ÇEVRE TEMİZLİĞİ DE ÖNEMLİ
Havuz hijyeninin yalnızca su kalitesiyle sınırlı olmadığını belirten Dr. Zeynep Güngördü Dalar, çevresel temizliğin de dikkatle izlenmesi gerektiğini belirtti: “Duş alanları, tuvaletler, havuz kenarları ve ıslak zeminler mikroorganizmaların kolayca üreyebileceği yerlerdir. Bu alanların düzenli olarak temizlenmesi ve dezenfekte edilmesi gerekir.”
GÖZLE ANLAŞILABİLİR İPUÇLARI
Bir havuzun hijyenik olup olmadığının her zaman gözle anlaşılmasa da bazı işaretlerin yol gösterici olabileceğini vurgulayan Dr.
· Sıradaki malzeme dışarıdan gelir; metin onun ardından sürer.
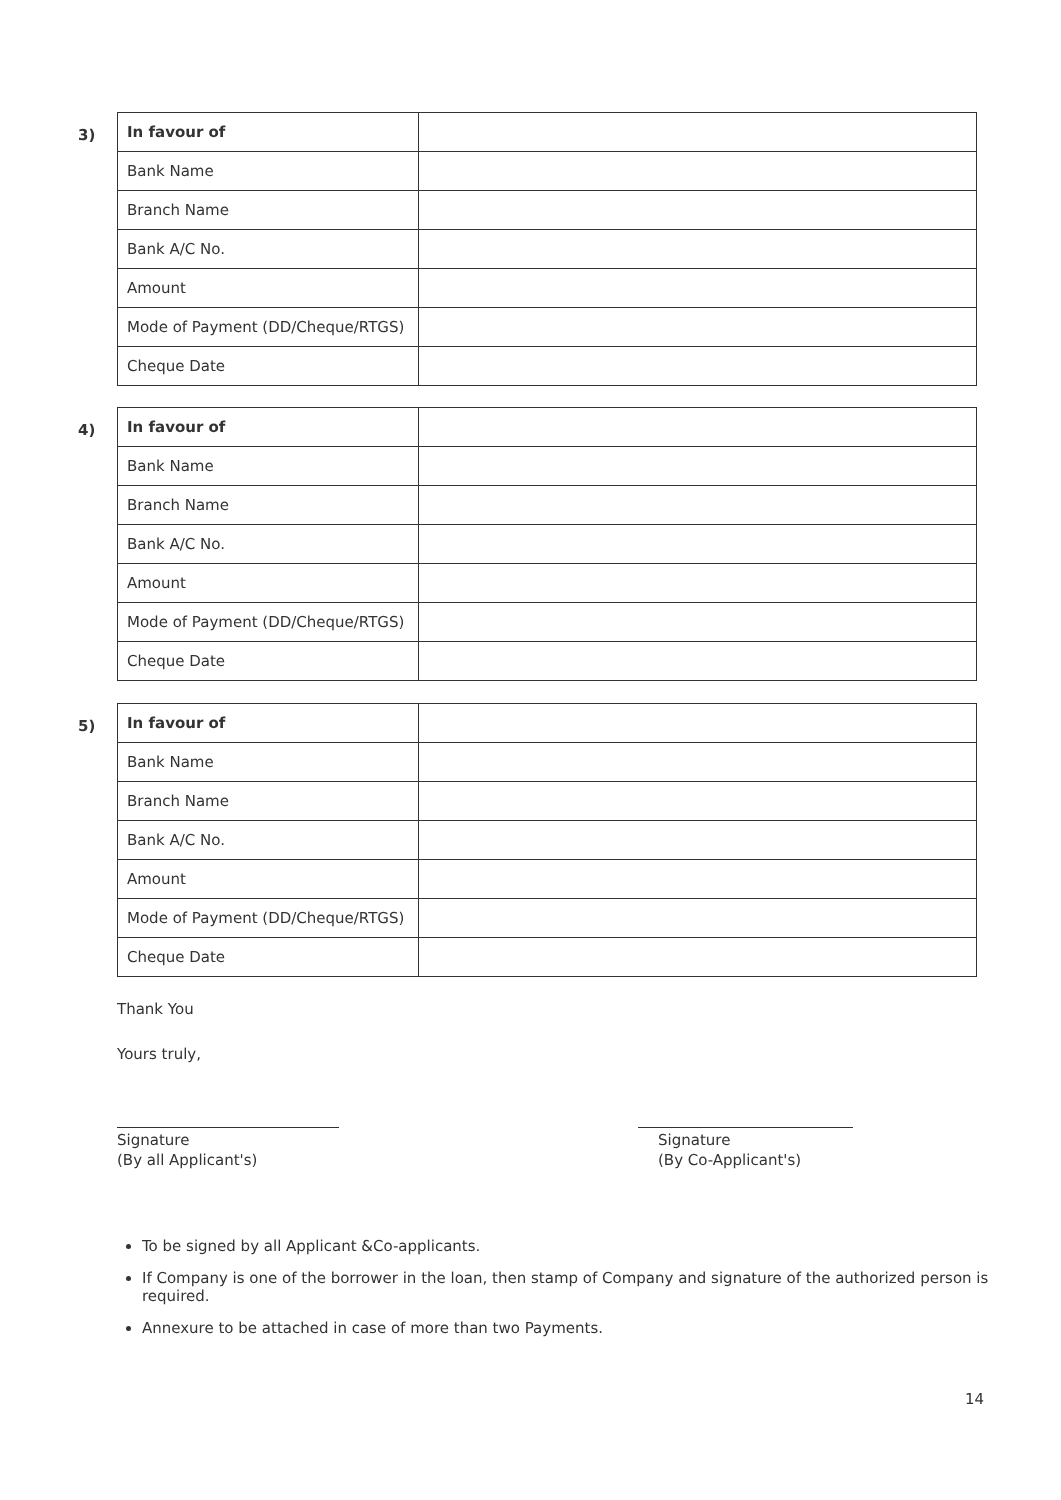3)
| In favour of | |
| Bank Name | |
| Branch Name | |
| Bank A/C No. | |
| Amount | |
| Mode of Payment (DD/Cheque/RTGS) | |
| Cheque Date | |
4)
| In favour of | |
| Bank Name | |
| Branch Name | |
| Bank A/C No. | |
| Amount | |
| Mode of Payment (DD/Cheque/RTGS) | |
| Cheque Date | |
5)
| In favour of | |
| Bank Name | |
| Branch Name | |
| Bank A/C No. | |
| Amount | |
| Mode of Payment (DD/Cheque/RTGS) | |
| Cheque Date | |
Thank You
Yours truly,
Signature
(By all Applicant's)
Signature
(By Co-Applicant's)
To be signed by all Applicant &Co-applicants.
If Company is one of the borrower in the loan, then stamp of Company and signature of the authorized person is required.
Annexure to be attached in case of more than two Payments.
14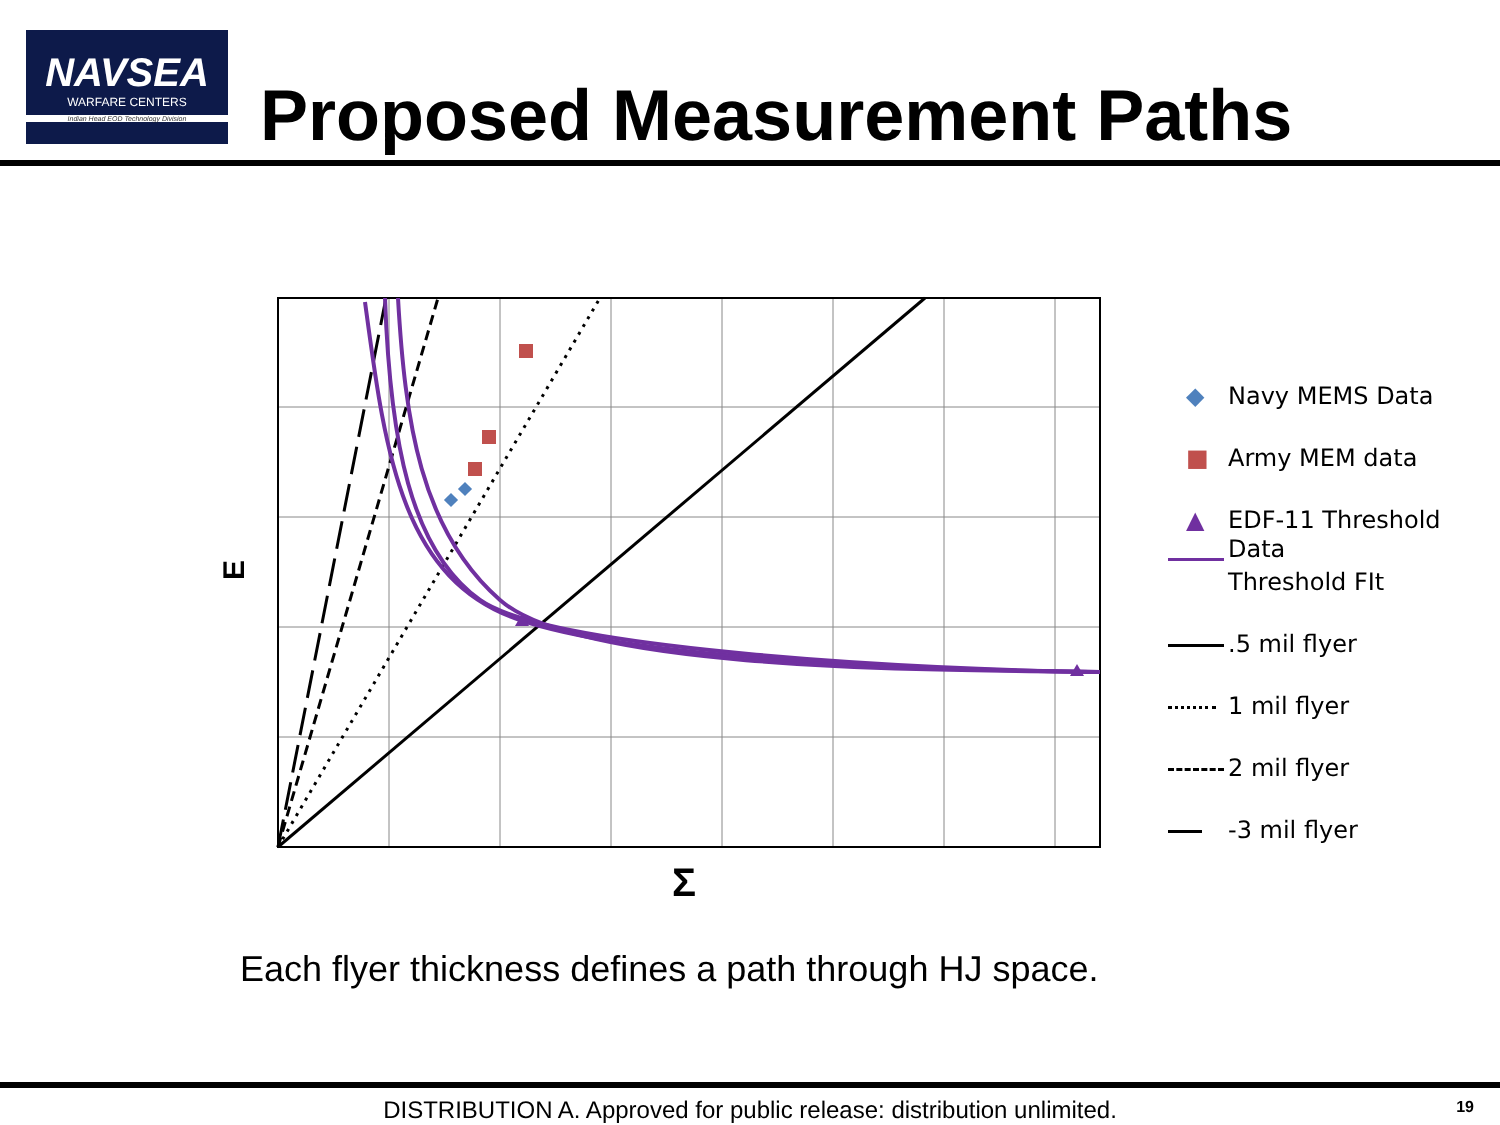NAVSEA
WARFARE CENTERS
Indian Head EOD Technology Division
Proposed Measurement Paths
E
Σ
◆ Navy MEMS Data
■ Army MEM data
▲ EDF-11 Threshold Data
Threshold FIt
.5 mil flyer
1 mil flyer
2 mil flyer
-3 mil flyer
Each flyer thickness defines a path through HJ space.
DISTRIBUTION A. Approved for public release: distribution unlimited.
19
Dalar, “Havuz suyu berrak olmalı ve dibi net şekilde görülebilmelidir; bulanık ya da yeşilimsi su, yetersiz klorlama işareti olabilir. Havuz çevresindeki alanlar temiz, düzenli ve kuru olmalı; kaygan ya da yosun tutmuş zeminler hijyen eksikliğine işaret eder. Havuzdan gelen aşırı ve rahatsız edici kimyasal kokusu da bazen yanlış klorlama uygulamalarının göstergesi olabilir. Havuza girenler için uyarı levhalarının bulunması ve bu kurallara uyulduğunun gözlemlenmesi önemlidir. Ayrıca, havuzun bakım durumunu ve güvenliğini gösteren su analiz raporlarının görünür bir alanda asılı olması, tesisin hijyen konusunda şeffaf ve düzenli çalıştığını gösterir” dedi.
Dr. Zeynep Güngördü Dalar, açıklamasını şu sözlerle tamamladı: “Havuzlar, doğru şekilde dezenfekte edildiğinde güvenli ortamlardır. Ancak en güvenli havuz bile kişisel hijyen kurallarına uyulmadığında sağlık riskine dönüşebilir.”